_Excerpt to read_
========================
In this chapter, all the grammars are inline, but XSLT
could just as easily be used to create standalone external grammars in separate
files, or to generate grammars in multiple formats (GSL, JSGF, XML) from a common
data source, by the application of different stylesheets.
<xsl:for-each select="order_history/order">
order number <xsl:value-of select="position()"/>
|
</xsl:for-each>
buy me
</grammar>
<filled>
<assign name="form_pointer" expr="'productList'"/>
<assign name="user_command" expr="userSaid"/>
<goto next="#navigator"/>
</filled>
</field>
</form>
|
Just as we iterated over the order_history/order node-set
to create grammars with options for all the orders of a customer, we must now iterate
over these nodes again to create individual forms containing the details for each
order. If there were consistently a very large number of orders per user, we might
look at generating the order details on the fly using JSP or PHP to create a separate
VoiceXML document.
<xsl:for-each select="order_history/order">
<xsl:variable name="order_detail_counter" select="position()"/>
<form id="order_{$order_detail_counter}">
|
The block above illustrates the other way XSLT offers
for including dynamic content in an attribute value, this time through the <xsl:variable>
element, the value of which can be output by preceding the identifier with the dollar
sign, $. This technique is used several times when creating the VoiceXML forms for
each order.
<noinput>
<!-- This falls through to order status top level -->
<assign name="user_command" expr="'order
status'"/>
<goto next="#navigator"/>
</noinput>
<nomatch>
<goto next="#errorHandler"/>
</nomatch>
<block>
<assign name="form_pointer" expr="'order_{$order_detail_counter}'"/>
</block>
<field name="userSaid">
|
The following code generates the prompt to announce the order detail:
<prompt bargein="true" timeout="1s">
This order was placed on <sayas class="date">
<xsl:value-of select="order_date/@sayas"/></sayas>.
<break msecs="500"/>
The order consisted of
<xsl:for-each select="product">
quantity <xsl:value-of select="./@quantity"/>
of product
|
The <xsl:value-of> element below retrieves the name
of the product with an XPath expression that selects products from the XML product_list
section where the id attribute matches the id attribute of the current order. This
is analogous to an SQL join between the customer_order and customer_order_product
tables from relational schema. Note that XPath denotes an attribute with use of
the at symbol, @.
<xsl:value-of select="/myrubberbands/product_list/product[@id=current()/@id]"/>
<break msecs="500"/>
</xsl:for-each>
The total of the order was
|
Next, we see the VoiceXML <sayas> element put to
use. Whether or not this causes the contents to be rendered correctly as currency
depends on the TTS engine used, and its support for pronunciation markup. The rest
of the block repeats the previous technique to add order options to the inline <grammar>
element.
========================
_Material_
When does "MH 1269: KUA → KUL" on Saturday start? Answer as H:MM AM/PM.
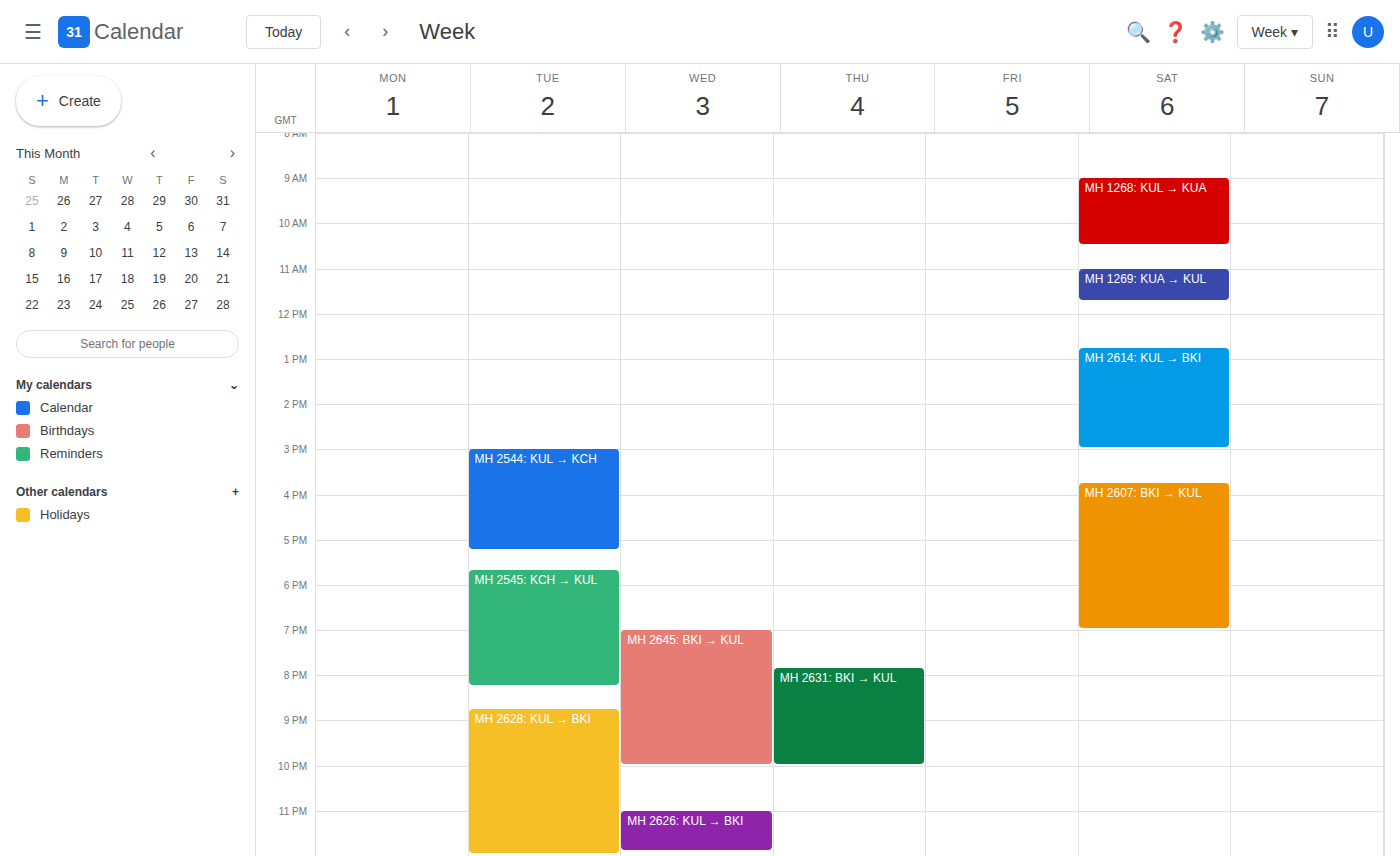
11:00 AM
========================
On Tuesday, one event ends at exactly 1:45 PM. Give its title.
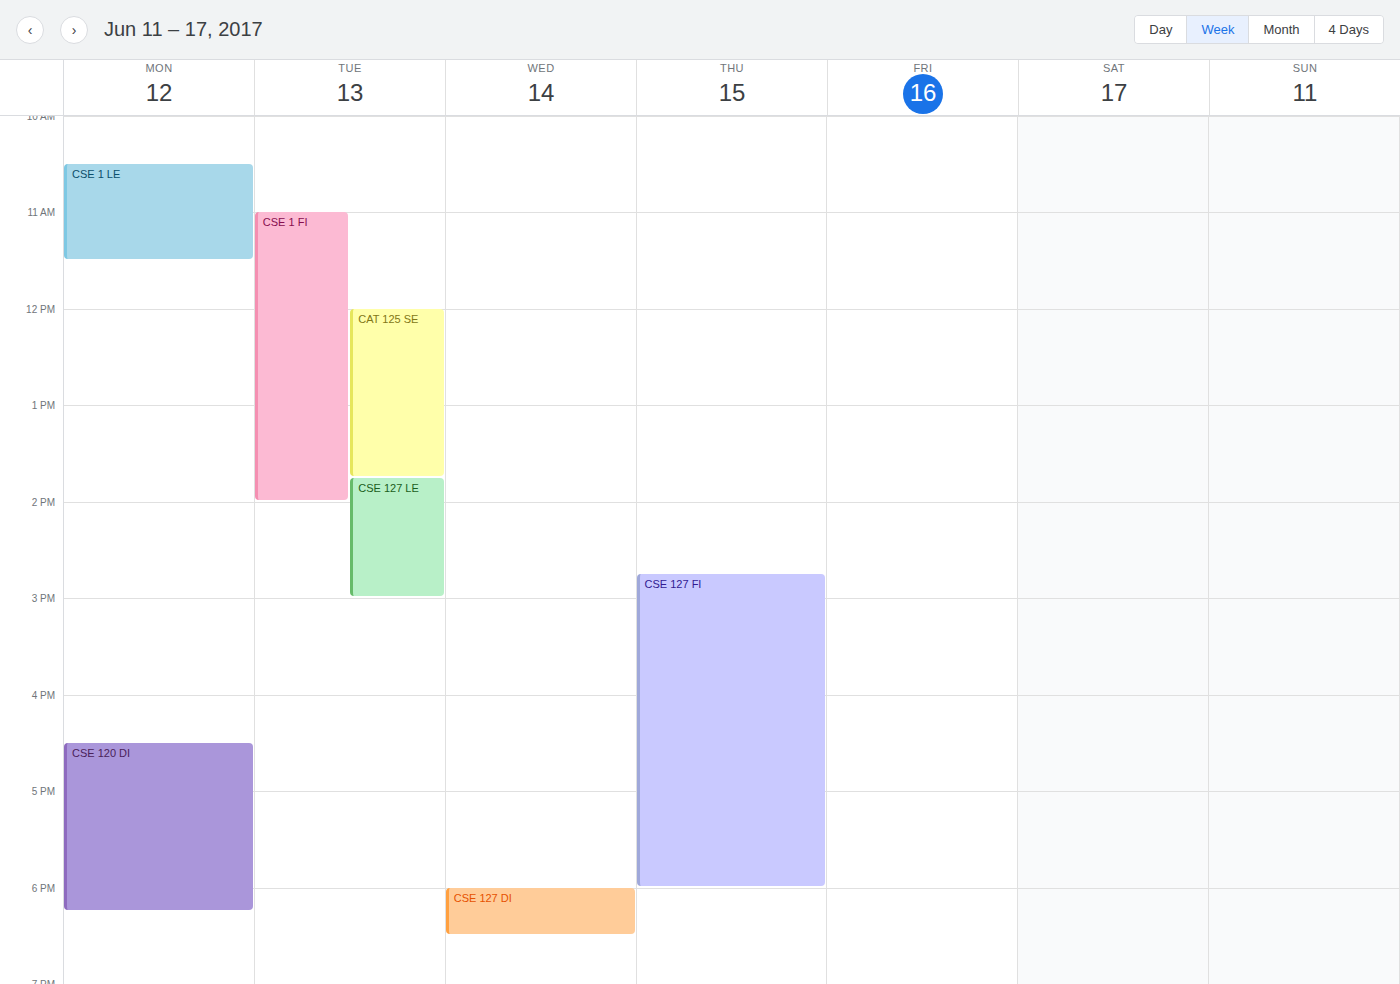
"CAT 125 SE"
========================
_List of tasks_
1/ Summarize the excerpt on generating VoiceXML with XSLT in two sentences.
2/ Write the next part of the excerpt on generating VoiceXML with XSLT, picking up after its final sentence.
The calendar material is not needed for what follows.

_Task-by-task outputs_
1/ The excerpt shows XSLT iterating over the order_history/order node-set, first to build grammar options for a customer's orders and then to create a separate VoiceXML form for each order, with an <xsl:variable> whose value is output by prefixing a dollar sign to put dynamic content in attribute values. It retrieves each product name with an XPath expression that matches id attributes against the product_list section, which is analogous to an SQL join, and notes that whether <sayas> renders currency correctly depends on the TTS engine.

2/
<sayas class="currency">
$<xsl:value-of select="total_charge"/></sayas>.
The status of this order is
<xsl:value-of select="order_status"/>.
</prompt>
<grammar type="application/x-jsgf">
list |
product list |
more information |
frequently asked questions |
questions |
order status |
<xsl:for-each select="/myrubberbands/customer_record/order_history/order">
order number <xsl:value-of select="position()"/>
|
</xsl:for-each>
buy me
</grammar>
<filled>
<assign name="form_pointer" expr="'productList'"/>
<assign name="user_command" expr="userSaid"/>
<goto next="#navigator"/>
</filled>
</field>
</form>
</xsl:for-each>
|
At this point we'll skip over the product list option,
because it doesn't illustrate anything we haven't already seen. However, the product
listing prompt offers the user the option to say, "Buy me", in which case
their call is transferred to the MyRubberbands.com's telephone service center by
the placeOrder form below. This is the quickest way for the company to add some
commerce capability to the voice system, but note that the VoiceXML <transfer>
element is not implemented by all platforms. When the user returns from the call,
they are unconditionally sent to the main menu by the subsequent <goto> element.
<form id="placeOrder">
<block>
<prompt bargein="false" timeout="1s">
Transferring your call to customer service.
</prompt>
</block>
<transfer name="callSales" dest="MYRUBBERBND"
connecttimeout="30s"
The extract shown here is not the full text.